Open Access News

News from the open access movement


Sunday, September 21, 2008

The rise of science blogging

User-generated science, The Economist, September 18, 2008.  (Thanks to Matt Rhodes.)

This article is about blogging science without peer review.  But how far do its questions and observations carry over to every other kind of OA science, including green and gold OA to peer-reviewed research?  Excerpt:

...Earlier this month Seed Media Group, a firm based in New York, launched the latest version of Research Blogging, a website which acts as a hub for scientists to discuss peer-reviewed science. Such discussions, the internet-era equivalent of the journal club, have hitherto been strewn across the web, making them hard to find, navigate and follow. The new portal provides users with tools to label blog posts about particular pieces of research, which are then aggregated, indexed and made available online.

Although Web 2.0, with its emphasis on user-generated content, has been derided as a commercial cul-de-sac, it may prove to be a path to speedier scientific advancement....

Blogging is all well and good for tenured staff but lower down in the academic hierarchy it is still publish or perish, laments [Jennifer Rohn, a biologist at University College London and a prolific blogger].

To help avoid such incidents Research Blogging allows users to tag blog posts with metadata, information about the post’s author and history. This enables priority of publication to be established, something else peer-reviewed journals have long touted as their virtue....

With the technology in place, scientists face a chicken-and-egg conundrum. In order that blogging can become a respected academic medium it needs to be recognised by the upper echelons of the scientific establishment. But leading scientists are unlikely to take it up until it achieves respectability. Efforts are under way to change this. Nature Network, an online science community linked to Nature, a long-established science journal, has announced a competition to encourage blogging among tenured staff. The winner will be whoever gets the most senior faculty member to blog....
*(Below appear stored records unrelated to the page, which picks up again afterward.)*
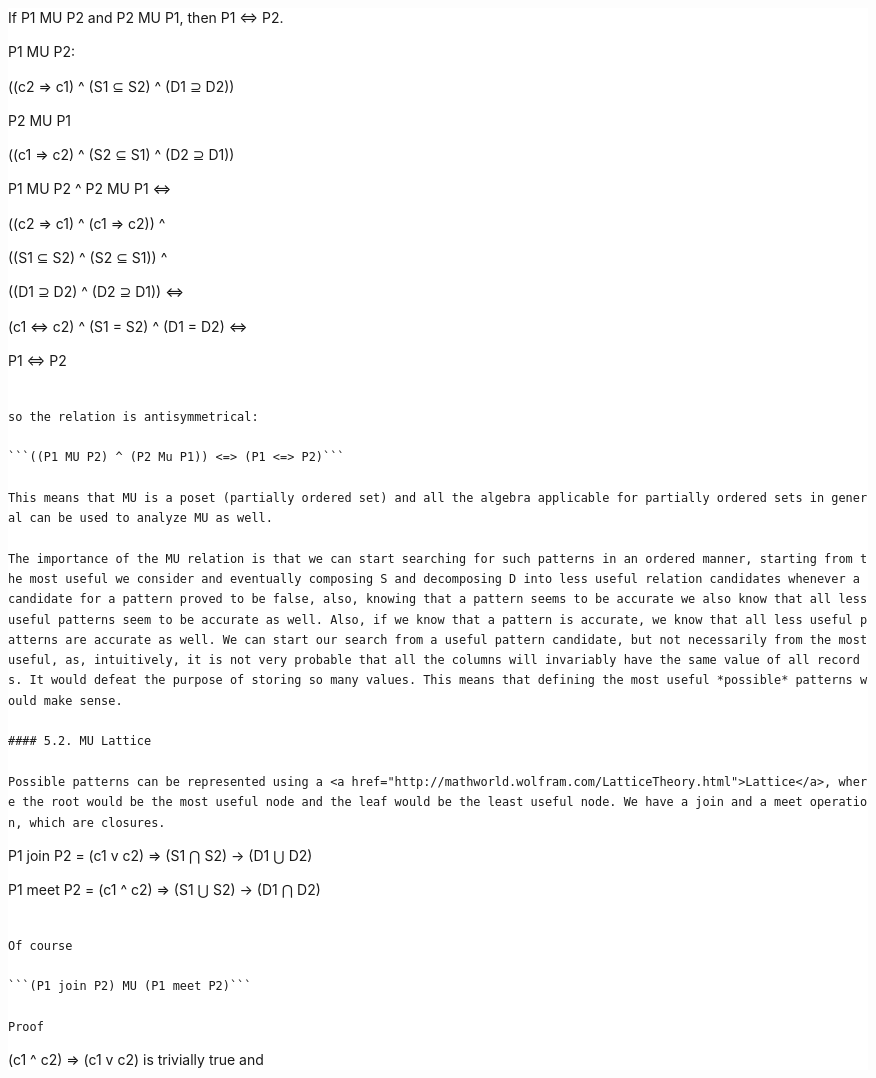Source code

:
 ```

```
If P1 MU P2 and P2 MU P1, then P1 <=> P2.

P1 MU P2:

((c2 => c1) ^ (S1 ⊆ S2) ^ (D1 ⊇ D2))

P2 MU P1

((c1 => c2) ^ (S2 ⊆ S1) ^ (D2 ⊇ D1))

P1 MU P2 ^ P2 MU P1 <=>

((c2 => c1) ^ (c1 => c2)) ^

((S1 ⊆ S2) ^ (S2 ⊆ S1)) ^

((D1 ⊇ D2) ^ (D2 ⊇ D1)) <=>

(c1 <=> c2) ^ (S1 = S2) ^ (D1 = D2) <=>

P1 <=> P2
```

so the relation is antisymmetrical:

```((P1 MU P2) ^ (P2 Mu P1)) <=> (P1 <=> P2)```

This means that MU is a poset (partially ordered set) and all the algebra applicable for partially ordered sets in general can be used to analyze MU as well.

The importance of the MU relation is that we can start searching for such patterns in an ordered manner, starting from the most useful we consider and eventually composing S and decomposing D into less useful relation candidates whenever a candidate for a pattern proved to be false, also, knowing that a pattern seems to be accurate we also know that all less useful patterns seem to be accurate as well. Also, if we know that a pattern is accurate, we know that all less useful patterns are accurate as well. We can start our search from a useful pattern candidate, but not necessarily from the most useful, as, intuitively, it is not very probable that all the columns will invariably have the same value of all records. It would defeat the purpose of storing so many values. This means that defining the most useful *possible* patterns would make sense.

#### 5.2. MU Lattice

Possible patterns can be represented using a <a href="http://mathworld.wolfram.com/LatticeTheory.html">Lattice</a>, where the root would be the most useful node and the leaf would be the least useful node. We have a join and a meet operation, which are closures.

```
P1 join P2 = (c1 v c2) => (S1 ⋂ S2) → (D1 ⋃ D2)

P1 meet P2 = (c1 ^ c2) => (S1 ⋃ S2) → (D1 ⋂ D2)
```

Of course

```(P1 join P2) MU (P1 meet P2)```

Proof

```
(c1 ^ c2) => (c1 v c2) is trivially true and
Dr [Adam] Bly [founder of Seen Media Group] points to a paradox: the internet was created for and by scientists, yet they have been slow to embrace its more useful features. Nevertheless, serious science-blogging is on the rise. The Seed state of science report, to be published later this autumn, found that 35% of researchers surveyed say they use blogs. This figure may seem underwhelming, but it was almost nought just a few years ago. Once the legion of science bloggers reaches a critical threshold, the poultry problem will look paltry.